Sep 21, 2006
I am a 44 year old male who have received treatment for HIV since age 23. I have been asymptomatic other than an occassional swollen lymph node. My viral load has been on a doubling trend every 3 months or so for about the last year. My current load is 47,000. My T-cells are approx 150 at 7%, which is what they have been for the better part of 14 years. My doctor now wants me to take Fuzeon and TMC114 as he believes this is the only real choice for me. My last phenotype test in December 2004 showed that I was "Resistant" to; Epivir, Videx, Hivid, Ziagen, Emtriva, Viread, Viramune, Sustiva, Crixivan, Norvir, Viracept, Invarese, Lexiva, Reyatiz. In this same phenotype test, I showed "Suseptible" to Retrovir, Zerit, Rescriptor. I am now taking and have been taking Resriptor, Viread, and Kaletra for almost a year. I am now awaiting another phenotype and genotype test results as I want to be sure there are no other options before I move to Fuzeon / TMC114. Can you please tell me based on the drugs that I indicated I am resistant to, are there other options that I should consider, or am I limited as my doctor says to Fuzeon and TMC114?
Response from Dr. Wohl
Your virus is resistant to many of the drugs currently available to treat HIV. In addition, your CD4 cell count, although stable, is low. Persistently low CD4 cell counts along with continued high levels of HIV virus are not good for the body. Dementia, cancers, kidney, liver disease, etc have been associated with persistent immunosuppression and unchecked HIV in the blood. Some of these you may be at more risk for with older age.
That is the bad news. The good news is that there are a slew of new meds that may work for you. TMC114, now called darunavir (Prezista) is a protease inhibitor that is active against many strains of HIV that are drug resistant. A genotype will let your doctor know whether the mutations you harbor are likely to impact darunavir activity. In a recent series of studies, taking darunavir with another agent that has activity against the virus was found to lead to more success in suppressing HIV than when darunavir was acting solo (no surprise). For example, those who had never taken Fuzeon and took it with darunavir tended to do better than those who did not take Fuzeon. IF daurnavir looks like it will not work, tipranavir (Aptivus) might as these drugs do have somewhat disparate patterns of resistance.
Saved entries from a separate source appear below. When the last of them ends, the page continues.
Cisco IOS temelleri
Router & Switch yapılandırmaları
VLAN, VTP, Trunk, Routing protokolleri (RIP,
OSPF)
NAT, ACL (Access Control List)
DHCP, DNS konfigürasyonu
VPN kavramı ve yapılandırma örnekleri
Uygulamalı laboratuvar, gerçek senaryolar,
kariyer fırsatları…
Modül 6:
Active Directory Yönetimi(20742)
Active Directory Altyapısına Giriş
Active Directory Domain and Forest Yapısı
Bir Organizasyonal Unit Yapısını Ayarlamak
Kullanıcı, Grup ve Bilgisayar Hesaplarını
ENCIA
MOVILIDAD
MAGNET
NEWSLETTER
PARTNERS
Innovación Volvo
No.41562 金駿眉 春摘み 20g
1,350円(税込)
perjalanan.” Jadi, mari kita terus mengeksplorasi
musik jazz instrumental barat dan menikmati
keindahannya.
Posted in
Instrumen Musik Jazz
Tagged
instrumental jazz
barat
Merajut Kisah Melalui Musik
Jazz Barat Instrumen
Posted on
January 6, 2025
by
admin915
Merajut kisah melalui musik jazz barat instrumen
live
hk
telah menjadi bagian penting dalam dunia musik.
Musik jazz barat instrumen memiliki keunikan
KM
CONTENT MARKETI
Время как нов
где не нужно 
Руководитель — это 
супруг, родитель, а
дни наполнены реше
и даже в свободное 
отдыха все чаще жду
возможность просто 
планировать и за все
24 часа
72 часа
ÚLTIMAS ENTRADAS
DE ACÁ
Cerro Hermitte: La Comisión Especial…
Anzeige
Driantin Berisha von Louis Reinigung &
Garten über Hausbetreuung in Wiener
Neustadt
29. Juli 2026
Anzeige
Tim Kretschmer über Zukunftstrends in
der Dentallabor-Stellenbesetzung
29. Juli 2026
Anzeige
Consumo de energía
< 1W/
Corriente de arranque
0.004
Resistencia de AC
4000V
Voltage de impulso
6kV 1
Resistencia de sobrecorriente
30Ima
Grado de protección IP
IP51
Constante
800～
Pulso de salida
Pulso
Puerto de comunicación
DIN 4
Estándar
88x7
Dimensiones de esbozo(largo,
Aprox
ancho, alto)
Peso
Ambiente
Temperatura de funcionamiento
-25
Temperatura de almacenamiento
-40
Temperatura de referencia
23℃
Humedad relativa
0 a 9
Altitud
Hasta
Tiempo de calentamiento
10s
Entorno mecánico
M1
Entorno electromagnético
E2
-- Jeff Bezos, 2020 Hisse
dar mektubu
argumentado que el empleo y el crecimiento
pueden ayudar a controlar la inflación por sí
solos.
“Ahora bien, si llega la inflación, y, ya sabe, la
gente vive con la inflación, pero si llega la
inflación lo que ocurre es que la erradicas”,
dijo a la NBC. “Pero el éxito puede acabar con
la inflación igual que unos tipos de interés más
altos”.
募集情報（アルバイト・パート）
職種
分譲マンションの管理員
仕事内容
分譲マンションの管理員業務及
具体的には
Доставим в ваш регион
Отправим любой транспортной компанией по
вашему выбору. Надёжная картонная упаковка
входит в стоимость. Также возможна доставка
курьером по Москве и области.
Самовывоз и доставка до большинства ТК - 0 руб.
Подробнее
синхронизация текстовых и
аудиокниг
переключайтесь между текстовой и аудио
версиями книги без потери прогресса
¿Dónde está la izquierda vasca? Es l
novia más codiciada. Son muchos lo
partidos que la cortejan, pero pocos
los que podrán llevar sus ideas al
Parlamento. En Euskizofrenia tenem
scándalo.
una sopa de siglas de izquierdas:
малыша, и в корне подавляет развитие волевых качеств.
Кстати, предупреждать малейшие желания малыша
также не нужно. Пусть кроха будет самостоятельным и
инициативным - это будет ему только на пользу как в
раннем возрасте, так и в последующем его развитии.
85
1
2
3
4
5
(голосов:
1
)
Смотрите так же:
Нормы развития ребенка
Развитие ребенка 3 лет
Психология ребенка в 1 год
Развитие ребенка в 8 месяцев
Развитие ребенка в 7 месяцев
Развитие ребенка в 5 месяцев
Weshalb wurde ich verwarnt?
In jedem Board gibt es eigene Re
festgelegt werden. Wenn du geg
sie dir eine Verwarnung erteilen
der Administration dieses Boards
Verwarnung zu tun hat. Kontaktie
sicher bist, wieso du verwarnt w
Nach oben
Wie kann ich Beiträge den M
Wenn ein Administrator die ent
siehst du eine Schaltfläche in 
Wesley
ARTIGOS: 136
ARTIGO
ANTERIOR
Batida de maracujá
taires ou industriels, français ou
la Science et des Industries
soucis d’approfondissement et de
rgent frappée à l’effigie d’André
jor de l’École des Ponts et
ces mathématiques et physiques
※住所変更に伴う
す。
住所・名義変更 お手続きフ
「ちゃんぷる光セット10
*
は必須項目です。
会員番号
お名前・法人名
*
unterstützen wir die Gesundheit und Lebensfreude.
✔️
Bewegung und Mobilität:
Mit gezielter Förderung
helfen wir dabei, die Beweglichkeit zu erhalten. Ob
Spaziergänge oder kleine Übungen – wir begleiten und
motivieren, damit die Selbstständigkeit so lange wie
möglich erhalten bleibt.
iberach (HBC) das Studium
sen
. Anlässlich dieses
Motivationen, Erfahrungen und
In addition to Fuzeon though there are two new medications that also hold promise - one more than the other. TMC125 is a new agent in expanded access now in the US that works against virus resistant to efavirenz, nevirapine and delavirdine (non-nukes). Problem is that with the heaping on of non-nuke mutations, TMC125 loses effect. You have been on delavirdine for a long while and I would be concerned that TMC125 may no longer be for you but, again, a genotype and a smart doc can figure this out. The other med is the Merck integrase inhibitor. This should definitely work. It also is available via expanded access.
So, I would consider using darunavir/ritonavir (if genotype favorable, if not consider tipranavir), integrase inhibitor, AZT/3TC (just to help keep the virus mutated and less fit to these meds), Fuzeon and possibly TMC125 (again depends on resistance). You could start on this kick-ass regimen and if have trouble with Fuzeon, stop it. You would need to take this absolutely exactly as directed to avoid further trouble. Were sucvh trouble to emerge, there are other drugs in the pipeline to come to the rescue but not many. This will be your best shot (no pun intended) for a while.